What’s the point, you ask? Well, I don’t know. I was kind of hoping you’d tell me how to magically clean up my life, how to remember to do tasks that I have plastered all over my date book, which I have also emailed to myself, and which I have also put up a sticky note about on my computer, but which, without fail, I forget to do over and over. I wait until the last minute to write these columns for Specter, usually. I also let my email box fill up so that I’m scared to look into it.

WHAT DO YOU DO?

Writers, I’m calling on you. Do you have a trick you do? How do you balance your writing life with your home life? Your job? Your other job you don’t get paid for?

What sucks is that most of us, if we call ourselves writers, don’t get paid for what we love to do. Some of us enjoy teaching, and we do it. And some of us really love it. But some of us just love writing and can’t find anybody willing to dole out tons of money to us just so we can sit in a room all day without having to see other humans.

I have not found a solution so far. My idea of a solution is to say screw it, and let the apartment look like a rhinoceros went ice skating in here. I go three weeks without writing a damn thing.

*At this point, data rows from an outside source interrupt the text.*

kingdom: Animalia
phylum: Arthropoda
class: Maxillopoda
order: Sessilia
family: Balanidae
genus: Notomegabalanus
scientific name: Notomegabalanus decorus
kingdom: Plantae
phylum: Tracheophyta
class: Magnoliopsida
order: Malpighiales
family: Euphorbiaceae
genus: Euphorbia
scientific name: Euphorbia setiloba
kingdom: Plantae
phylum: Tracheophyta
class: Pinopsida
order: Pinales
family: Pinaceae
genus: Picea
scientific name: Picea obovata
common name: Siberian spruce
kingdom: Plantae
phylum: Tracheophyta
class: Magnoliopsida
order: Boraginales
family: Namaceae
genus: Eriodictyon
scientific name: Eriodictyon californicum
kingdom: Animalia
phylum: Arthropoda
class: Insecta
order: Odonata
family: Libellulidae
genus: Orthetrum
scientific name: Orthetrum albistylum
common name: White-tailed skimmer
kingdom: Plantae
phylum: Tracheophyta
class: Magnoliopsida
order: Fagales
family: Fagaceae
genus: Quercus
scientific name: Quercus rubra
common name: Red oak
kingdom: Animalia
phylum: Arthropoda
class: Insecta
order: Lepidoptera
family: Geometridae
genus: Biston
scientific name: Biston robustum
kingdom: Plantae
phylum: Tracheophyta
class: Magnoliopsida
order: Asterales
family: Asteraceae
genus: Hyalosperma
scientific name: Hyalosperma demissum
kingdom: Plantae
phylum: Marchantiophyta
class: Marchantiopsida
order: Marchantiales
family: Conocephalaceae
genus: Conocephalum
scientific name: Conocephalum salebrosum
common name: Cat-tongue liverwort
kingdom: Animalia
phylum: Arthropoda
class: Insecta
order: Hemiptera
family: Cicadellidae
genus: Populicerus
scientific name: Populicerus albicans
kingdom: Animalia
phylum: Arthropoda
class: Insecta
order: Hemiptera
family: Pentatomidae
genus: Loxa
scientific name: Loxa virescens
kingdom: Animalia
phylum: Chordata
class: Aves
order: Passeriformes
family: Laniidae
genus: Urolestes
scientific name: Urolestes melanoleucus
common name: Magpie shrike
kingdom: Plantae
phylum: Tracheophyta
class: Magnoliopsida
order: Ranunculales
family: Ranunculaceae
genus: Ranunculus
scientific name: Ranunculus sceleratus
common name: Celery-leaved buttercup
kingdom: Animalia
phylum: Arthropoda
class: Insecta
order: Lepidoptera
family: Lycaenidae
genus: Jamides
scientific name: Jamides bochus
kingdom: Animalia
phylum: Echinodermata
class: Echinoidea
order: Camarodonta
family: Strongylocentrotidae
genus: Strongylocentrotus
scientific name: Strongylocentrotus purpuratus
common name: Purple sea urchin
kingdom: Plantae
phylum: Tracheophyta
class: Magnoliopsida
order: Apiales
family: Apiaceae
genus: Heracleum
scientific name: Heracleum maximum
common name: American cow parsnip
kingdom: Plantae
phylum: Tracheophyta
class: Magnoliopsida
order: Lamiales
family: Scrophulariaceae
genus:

I find time to do the things that absolutely need to get done right now, like eating, and having sex, and leaving for work, and occasionally mailing a Netflix disc. Eventually I will sit down and the words will come erupting out of me, because if they don’t I will twist somebody’s head off. And that’s how I live.

How do other writers live? Please make conversation about this. I’m feeling at the end of my rope, and vulnerable, and I’m not being very clever, and I really want to know how you guys balance these things.